In summary, low parental numeracy at two timepoints ~5.3 years apart was associated with asthma exacerbation outcomes in a cohort of Puerto Rican children and adolescents. Our findings further support interventional studies to test whether literacy- and numeracy-appropriate tools can help parents in high-risk groups (including Puerto Ricans and other marginalized populations) improve the management and outcomes of asthma in their children.
Supplementary Material
Funding Source:
Dr. Gutwein is supported by training grant T32 HL129949 from the U.S. National Institutes of Health (NIH). This work was supported by NIH grants HL079966, HL117191, and MD011764. The sponsor had no role in the design or implementation of the study, or the drafting and submission of the manuscript.
Abbreviations:
- ANQ
Asthma Numeracy Questionnaire
- BMI
body mass index
- CI
confidence interval
- ED
emergency department
- FEV1
forced expiratory volume-one second
- FVC
forced vital capacity
- ICS
inhaled corticosteroid
- OR
odds ratio
- SHS
second-hand smoke
Footnotes
Publisher's Disclaimer: This is a PDF file of an unedited manuscript that has been accepted for publication. As a service to our customers we are providing this early version of the manuscript.

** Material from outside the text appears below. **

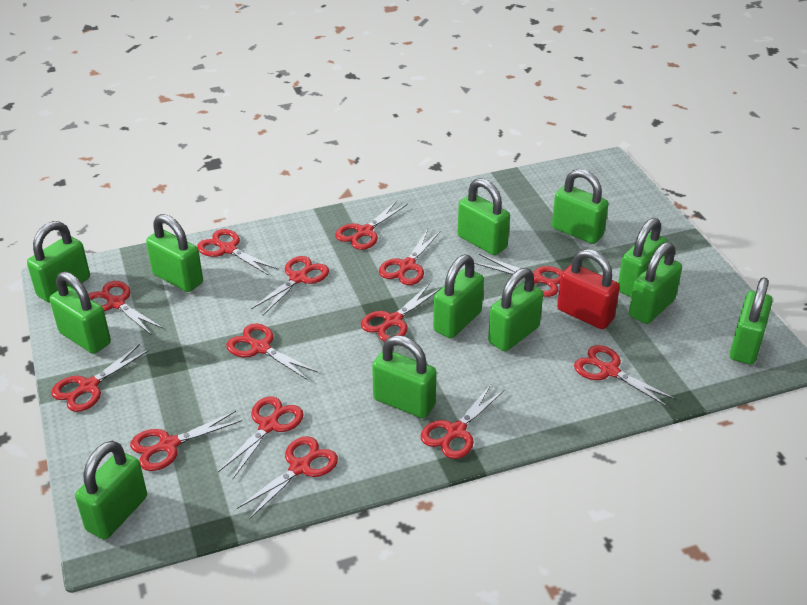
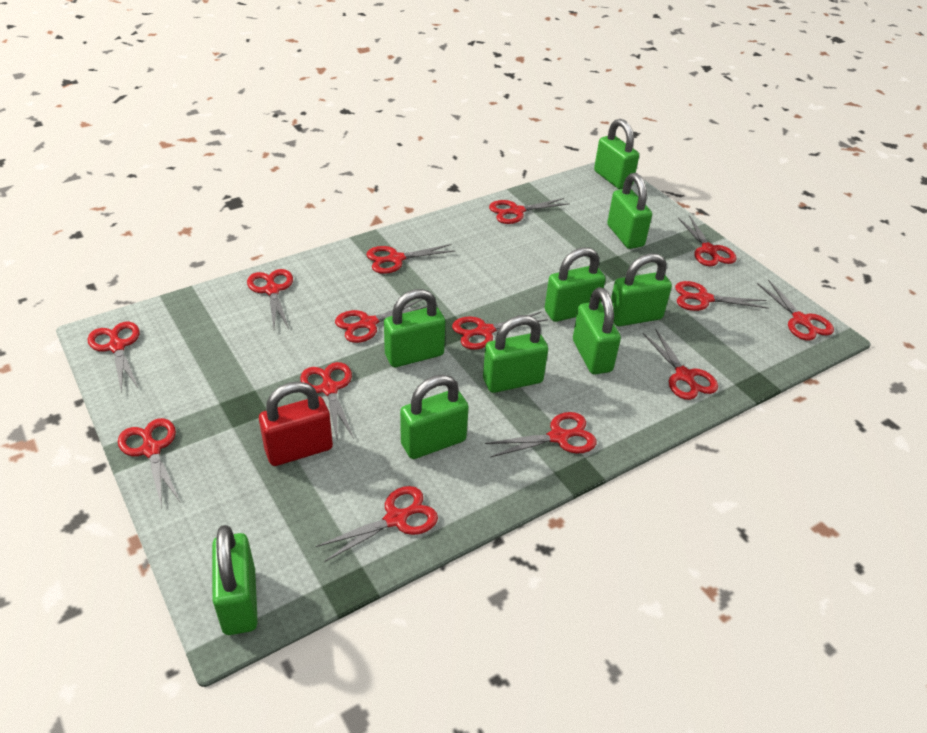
green padlock: 12 -> 9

The manuscript will undergo copyediting, typesetting, and review of the resulting proof before it is published in its final form. Please note that during the production process errors may be discovered which could affect the content, and all legal disclaimers that apply to the journal pertain.
Conflicts of interest: Dr. Celedón received research materials from Merck (inhaled steroids) to provide medications free of cost to participants in an NIH-funded study, unrelated to this work. The other authors have no conflicts of interest to declare.